Q. What is racial fractionalization? How does it impact social spending in the U.S.? What did social spending in the U.S. look like before racial fractionalization?

Racial fractionalization is an academic term for racism being used to split folks apart from each other and the divide it creates in our body politic. Social science is very clear that one of the strongest predictors of opposition to social spending is White racism, it has really undercut public support for the idea that we will use our tax dollars to help alleviate suffering and hardship.

The other thing to keep in mind is that, until we started using social benefits to benefit people of color, White people were very supportive of social spending. Heather McGee is the first person I read to make this comparison.
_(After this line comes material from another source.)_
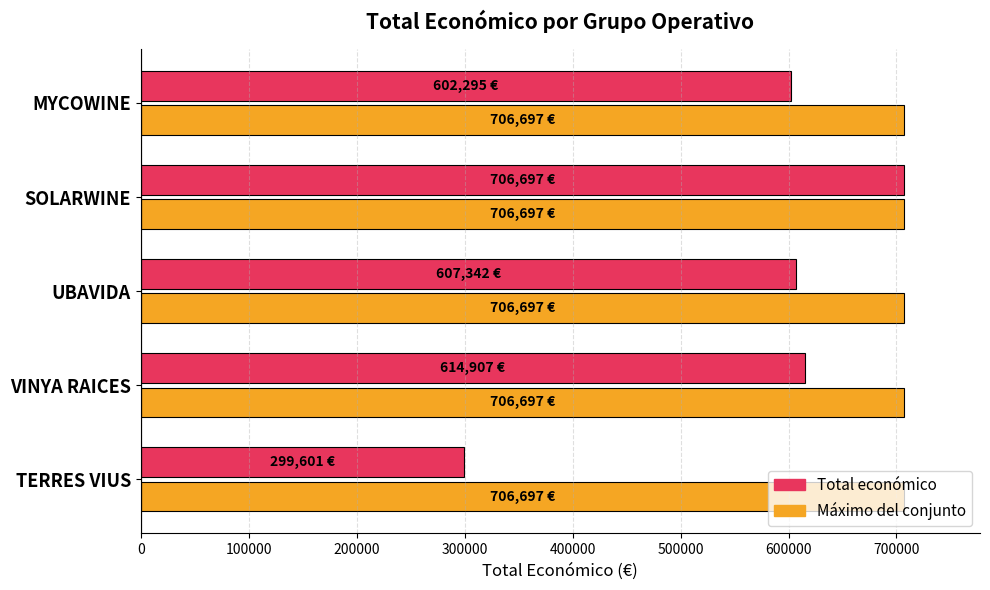

What is the difference between the highest and lowest values at VINYA RAICES?

91790.0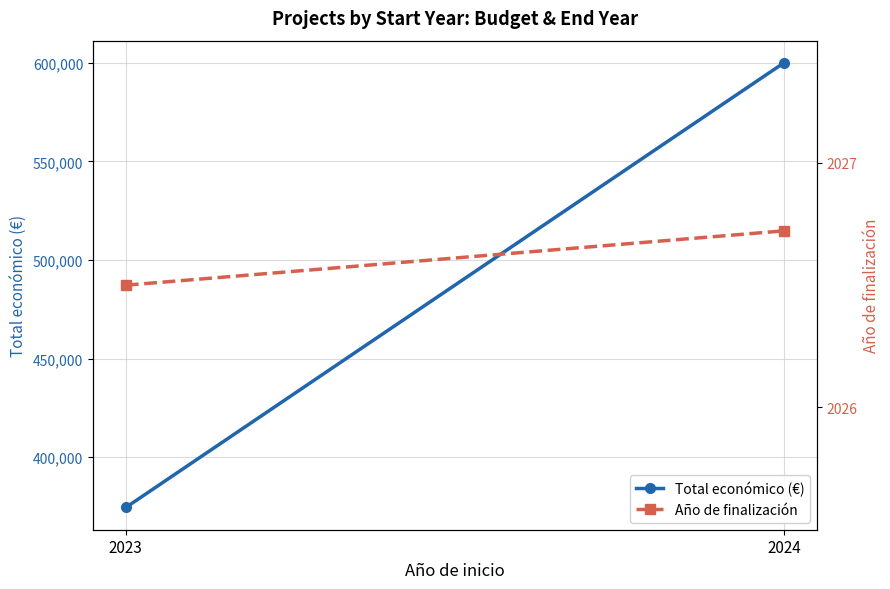

Reading right to left, list all the values displayed in this chart.

Total económico (€): 2024=599954.4	2023=374454.5
Año de finalización: 2024=2026.7	2023=2026.5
Public opinion surveys of White folks in the ‘40s and ‘50s showed a really high level of support for using government money to help people. They believed the point of government is to help people out. People are not on their own; that was not the assumption. And then as you see the Civil Rights Movement take hold, you see an expansion of an understanding that, actually, Black people should be part of the groups that are getting good public education, they should be part of the groups that are getting help with college education, and all that stuff. And White support for social spending just goes down, down, down.

When you look at the 1940s, when my grandfathers had some access to college after the GI Bill, college is basically free. Tuition, covered. Books, covered. You’ll be fine. And at that point, the college going population is almost entirely White. In the south, you have some historically Black colleges and universities but outside of that, colleges are really not admitting Black people, even in the north.

So, then you get to the next generation, you go and look at the Boomers. You’re like, “Okay, well, it’s a little more diverse.” And at that point, state funding—state funding priorities depend on the population in the state and how it votes—diminishes a bit. It diminishes a bit, but you could pay entirely for your college—a year of tuition at a public university—and have some money left over by working part time in the ‘70s.

So, then you get to the ‘90s, when I’m going to college. You basically would need a few thousand dollars of loans and work part time, and you could get through university. And now, I mean, forget about it. It’s impossible. There’s no point in trying to work when you’re in school. There’s no way you will ever pay for the actual cost of the tuition. The less White the population is, the less willing White people have been to support state funding of public education. When you talk about racial fractionalization, I think that’s what it is. It’s groups, and particularly White folks, not being willing to share public resources with anyone that doesn’t look like them.

Q. How did your time as a visiting journalist at Russell Sage inform The White Bonus? 

Working at Russell Sage was really important and incredibly powerful for me because it got me out of my journalist head. It made me be much more rigorous about the research that I was considering and how I was using it. The White Bonus draws on so many different areas of social science. I’m pulling from all over the place, and I had access to social scientists that could match the breadth of my research, whether it was somebody who was currently a scholar or somebody in the network that I could then access. It’s incredibly powerful to be able to reach out to top scholars and say, “What is the research I need to make sure I check when I’m writing about the sociology of race?” “What is the best research on the psychology of whether or not White people want to talk about racism as an advantage to them versus a disadvantage to Black people?” And the generosity isn’t just the other scholars, it’s also the staff and the faculty and the leadership. I took a lot from talking at lunch with staff – as much as with the scholars.

It’s great. Do it. 100%! Everyone talks about the food, which is lovely, but honestly, the guidance and the scholarship just made my work so much better.